A colleague of mine attended a conference in Birmingham yesterday and was today explaining some of the ideas that were covered by the speakers, one of whom was Sir Clive Woodward. I was listening intently to his explanation, but began to experience a strange sort of word based déjà vu, a split second later and my colleague uttered three simple words that allowed me to reconcile the sense of déjà vu, whilst simultaneously filling me with feelings of “holy crap” and “not this shit again”. Those words were “good to great”. I have a distinct dislike for this book and most of the reasons why are captured excellently in this post by Rob May, suffice to say though that my main objection stems from my feeling that the advice within it can mainly be categorized as blindingly obvious and/or ambiguous beyond all belief. It enables managers to console themselves with the fact that they are on the road from good to great, despite them actually being in a state of moonwalking on a treadmill… next to the road to nowhere. It looks spectacular, but there really isn’t much progress being made and if one of the principles does get some traction, it won’t lead anywhere good.
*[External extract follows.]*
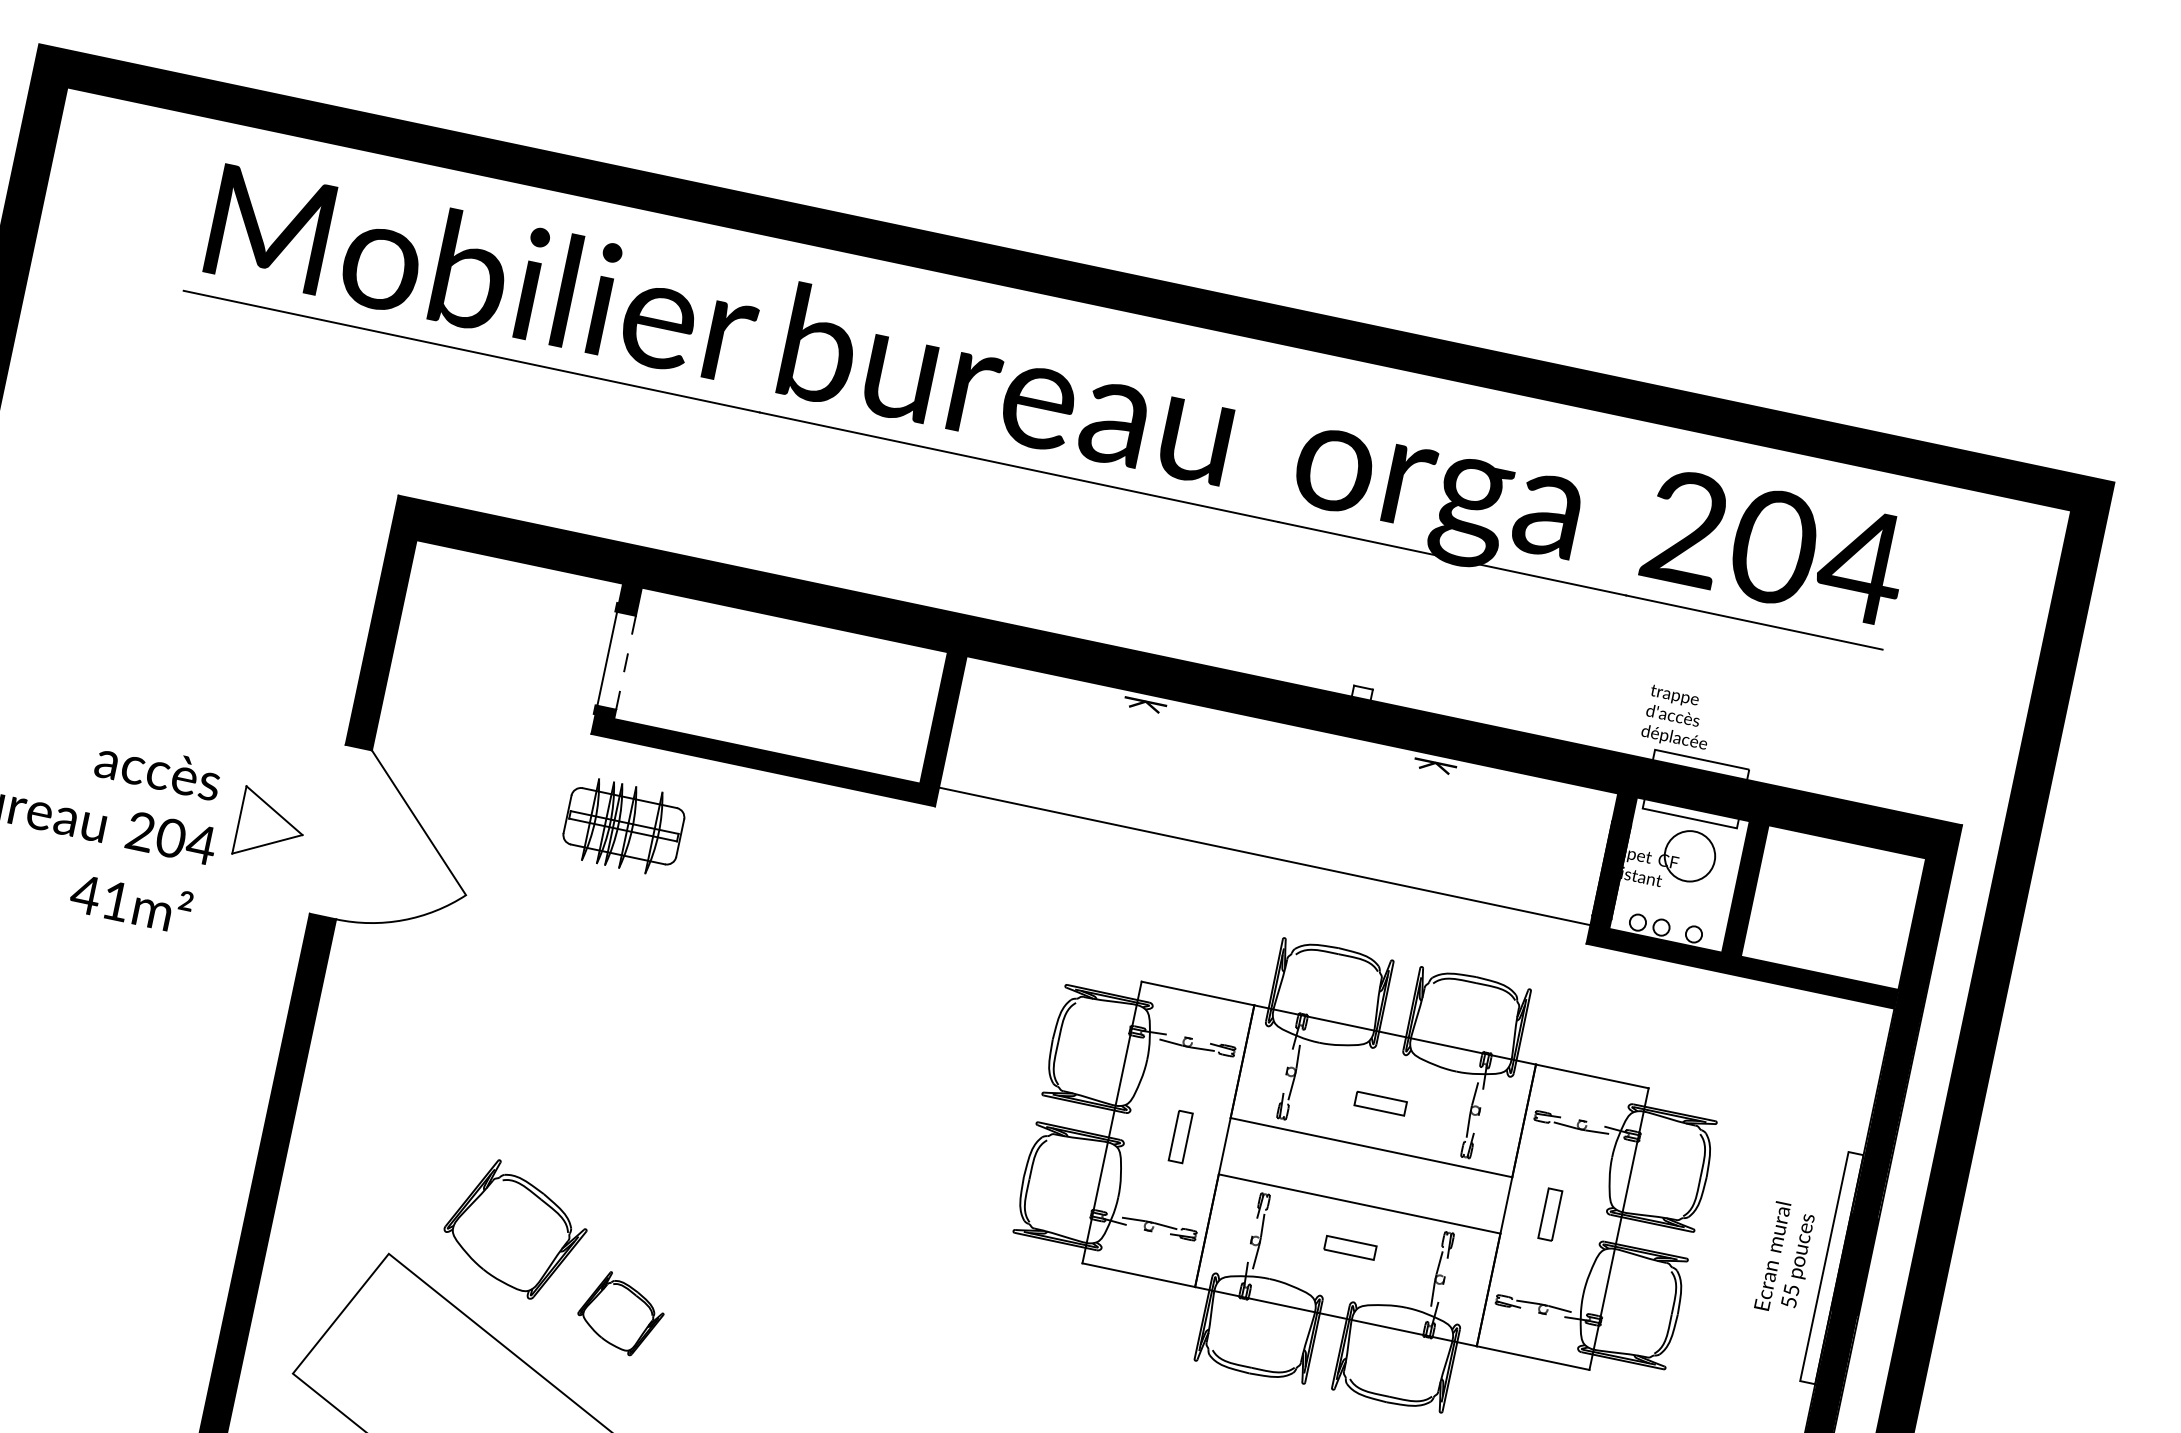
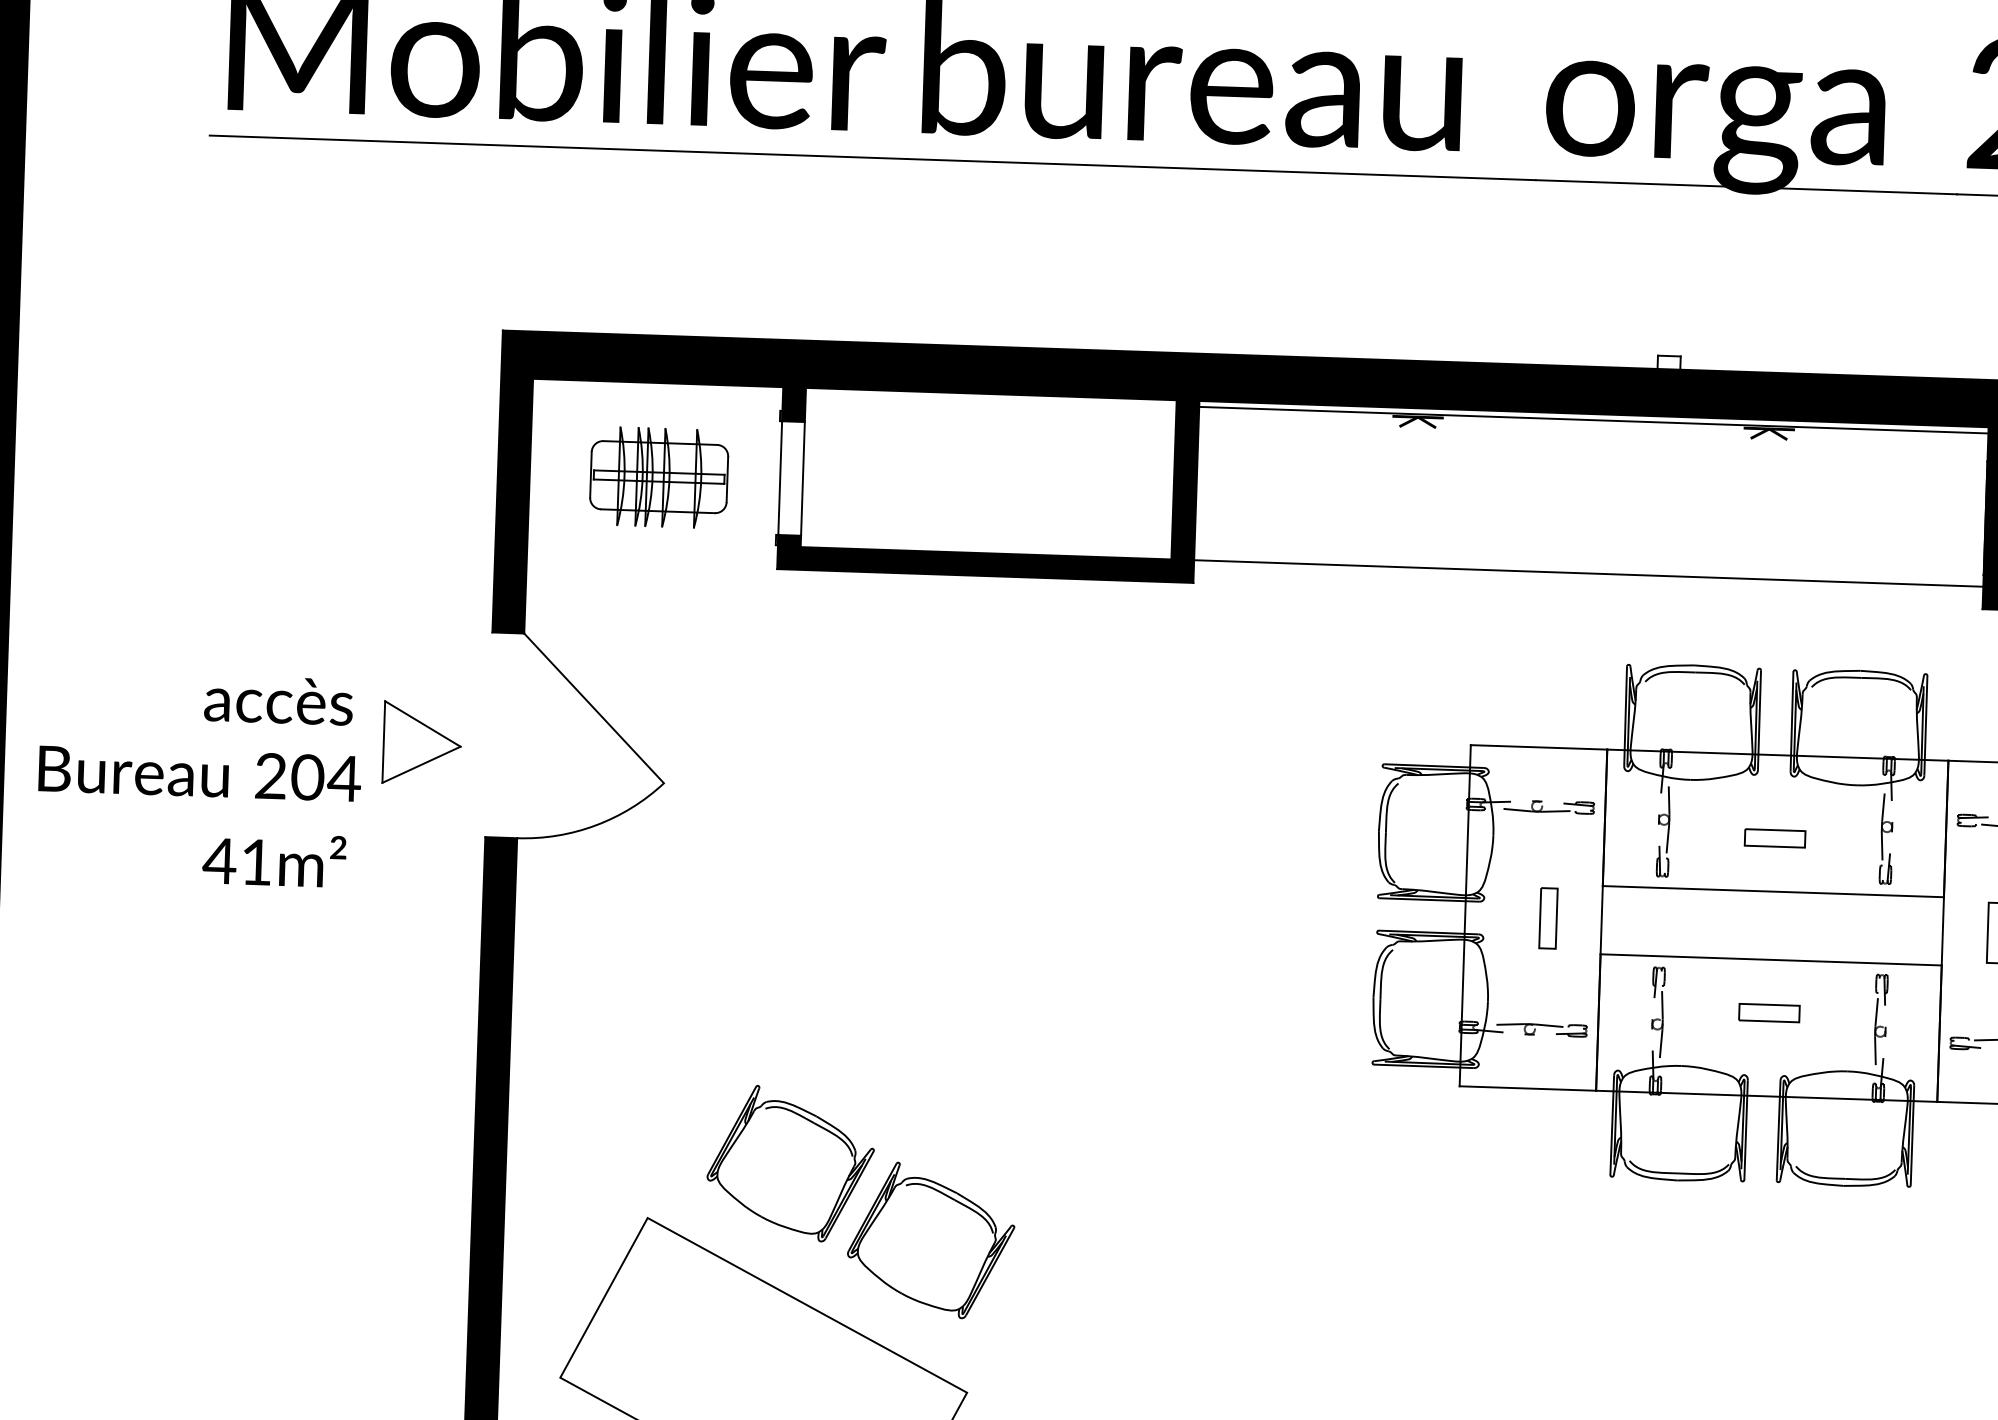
line: (626, 662) -> (803, 478), dashed -> solid
line: (1291, 729) -> (1593, 419), added
part: (623, 826) -> (658, 477), moved
part: (620, 1313) -> (930, 1239), size x1.67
As for Rob May’s comment about slimy weasels, I’m not even touching that one. <insert evil laugh here>

Fuck The World!

…was a song by Tupac Shakur which characterised his “nothing to lose” mentality. It’s not something I can understand or appreciate, which ironically, is the thing that I am able to appreciate. I was listening to Rockstar, by Nickelback, on the way to work today. I know, it serves me right for listening to the radio and not plugging in my iPod, but hey, some of the lyrics in this song are spot on:

I want a brand new house
On an episode of Cribs
And a bathroom I can play baseball in
And a king size tub big enough
For ten plus me

(So what you need?)

I’ll need a credit card that’s got no limit
And a big black jet with a bedroom in it
Gonna join the mile high club
At thirty-seven thousand feet

(Been there, done that)

I want a new tour bus full of old guitars
My own star on Hollywood Boulevard
Somewhere between Cher and
James Dean is fine for me

(So how you gonna do it?)

I’m gonna trade this life for fortune and fame
I’d even cut my hair and change my name

[Chorus:]
‘Cause we all just wanna be big rockstars
And live in hilltop houses driving fifteen cars
The girls come easy and the drugs come cheap
We’ll all stay skinny ’cause we just won’t eat
And we’ll hang out in the coolest bars
In the VIP with the movie stars
Every good gold digger’s
Gonna wind up there
Every Playboy bunny
With her bleach blond hair

Hey hey I wanna be a rockstar
Hey hey I wanna be a rockstar

I wanna be great like Elvis without the tassels
Hire eight body guards that love to beat up assholes
Sign a couple autographs
So I can eat my meals for free
(I’ll have the quesadilla, ha, ha)
I’m gonna dress my ass
With the latest fashion
Get a front door key to the Playboy mansion
Gonna date a centerfold that loves to
Blow my money for me
(So how you gonna do it?)
I’m gonna trade this life for fortune and fame
I’d even cut my hair and change my name

[Chorus]

And we’ll hide out in the private rooms
With the latest dictionary and today’s who’s who
They’ll get you anything with that evil smile
Everybody’s got a drug dealer on speed dial, well

Hey hey I wanna be a rockstar

I’m gonna sing those songs
That offend the censors
Gonna pop my pills from a pez dispenser

I’ll get washed-up singers writing all my songs
lip sync ’em every night so I don’t get ’em wrong

[Chorus]

And we’ll hide out in the private rooms
With the latest dictionary and today’s who’s who
They’ll get you anything with that evil smile
Everybody’s got a drug dealer on speed dial

Hey hey I wanna be a rockstar
Hey hey I wanna be a rockstar

I’m not going to cut my hair, or change my name and I’m never going to do drugs, but a house on cribs, fifteen cars and a key to the Playboy mansion – that is something to aim for. Reach for the stars, settle for the moon!

I just found out that “Fuck The World” was also the name of a song by Screeching Weasel. There are no words.